Sylvie Gracia

L’ongle rose

Roman

Collection : Collection jaune

112 pages

11,16 €

978-2-86432-354-9

mars 2002

De l’amour fracassé il ne reste rien, que quelques traces furtives (à peine un ongle rose), un corps traversé de manque, et le désarroi sans fond que creuse l’abandon.
C’est ce moment que choisit le récit pour ouvrir son flux serré, sa fureur contenue, ses cassures et ses reprises et, peut-être, son refus rageur d’abdiquer.
À l’écoute des pulsations infiniment brisées et diffractées de la ville peuplée de visages et de destins troués de solitude, dans les néons de Pigalle, auprès des petites vieilles des Batignolles, des travelos des anciennes fortifications ou dans les bar-PMU des banlieues émigrées, les coups que le dehors inflige à la conscience de la narratrice sont comme un écho de ceux du dedans — le style glisse avec une parfaite pudeur et justesse de ton d’un registre à un autre, du politique à l’intime, tout naturellement.
« Parle-moi de l’amour, s’il te plaît, parle-moi de l’amour, c’est tout ce que je te demande », lui dira l’écrivain serbe cassé par la guerre. Et dans un dernier et très beau retournement, le texte parvient à réajuster une fragile perspective. De celui qui raconte ou de celui qui écoute, lequel est le voleur de vie, lequel le voleur de mots ?
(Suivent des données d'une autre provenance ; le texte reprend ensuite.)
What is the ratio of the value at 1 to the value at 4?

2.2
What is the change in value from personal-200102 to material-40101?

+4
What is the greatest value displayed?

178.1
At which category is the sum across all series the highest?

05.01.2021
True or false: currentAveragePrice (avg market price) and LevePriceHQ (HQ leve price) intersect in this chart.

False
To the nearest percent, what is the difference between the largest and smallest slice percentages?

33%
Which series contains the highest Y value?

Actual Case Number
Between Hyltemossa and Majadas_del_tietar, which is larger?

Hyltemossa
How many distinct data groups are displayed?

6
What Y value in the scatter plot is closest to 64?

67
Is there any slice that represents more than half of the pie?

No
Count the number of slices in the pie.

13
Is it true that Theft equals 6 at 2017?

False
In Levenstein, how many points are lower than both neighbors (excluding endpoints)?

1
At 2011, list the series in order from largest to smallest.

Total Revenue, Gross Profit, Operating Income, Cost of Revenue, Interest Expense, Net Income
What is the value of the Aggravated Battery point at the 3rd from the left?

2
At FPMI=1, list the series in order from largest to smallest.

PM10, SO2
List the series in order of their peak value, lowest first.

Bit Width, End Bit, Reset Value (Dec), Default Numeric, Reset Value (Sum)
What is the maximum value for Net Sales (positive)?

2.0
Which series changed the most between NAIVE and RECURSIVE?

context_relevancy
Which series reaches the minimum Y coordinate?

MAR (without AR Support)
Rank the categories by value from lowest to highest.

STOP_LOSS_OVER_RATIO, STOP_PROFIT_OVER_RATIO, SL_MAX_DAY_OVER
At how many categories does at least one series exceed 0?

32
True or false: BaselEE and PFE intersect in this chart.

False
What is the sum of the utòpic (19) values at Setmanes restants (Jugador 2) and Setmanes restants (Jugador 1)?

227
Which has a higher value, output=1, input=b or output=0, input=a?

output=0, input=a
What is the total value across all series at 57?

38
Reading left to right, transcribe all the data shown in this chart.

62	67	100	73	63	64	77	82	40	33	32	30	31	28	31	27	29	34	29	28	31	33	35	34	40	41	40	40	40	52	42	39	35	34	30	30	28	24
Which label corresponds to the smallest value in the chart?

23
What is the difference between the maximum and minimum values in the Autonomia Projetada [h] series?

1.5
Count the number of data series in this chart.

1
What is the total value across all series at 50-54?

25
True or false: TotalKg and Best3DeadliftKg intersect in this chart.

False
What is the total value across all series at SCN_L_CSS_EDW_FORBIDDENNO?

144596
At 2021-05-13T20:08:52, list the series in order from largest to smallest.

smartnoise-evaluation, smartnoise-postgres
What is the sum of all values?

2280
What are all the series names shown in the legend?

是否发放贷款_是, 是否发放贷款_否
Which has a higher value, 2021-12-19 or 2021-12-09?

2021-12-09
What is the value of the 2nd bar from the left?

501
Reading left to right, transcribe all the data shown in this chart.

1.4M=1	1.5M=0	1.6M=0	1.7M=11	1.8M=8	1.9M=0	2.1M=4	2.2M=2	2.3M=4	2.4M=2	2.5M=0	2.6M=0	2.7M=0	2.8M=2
Ongle rose tombé de mon gros orteil : lorsqu’en me levant le matin, il m’arrivait d’avoir à chercher quelques minutes l’équilibre, m’accrochant à la table de l’ordinateur, près du lit, pour que la ronde dans ma tête s’apaise, que mes jambes retrouvent leur position droite, ferme, je caressais sa pellicule brillante qui ne connaîtrait pas les craquelures désormais (la seule coquetterie de mes quarante ans : chaque samedi couvrir d’un vernis mes ongles de pieds). Je me surpris un jour à lui dire des mots, à mon bel ongle silencieux, offert par un inconnu qui ne savait rien de ce qu’il avait arraché à mon corps et de ce qu’il m’avait montré du sien, et je me fis peur. Ongle. Téton frémissant. J’étais beaucoup allée au cinéma, place de Clichy, durant cet hiver, à quelques blocs de mon petit appartement de derrière la rue des Dames. Là seulement je trouvais en haut de l’escalier monumental, dans la salle sombre, un bloc cohérent, vies d’hommes et de femmes auxquelles je pouvais croire, l’illusion cinématographique.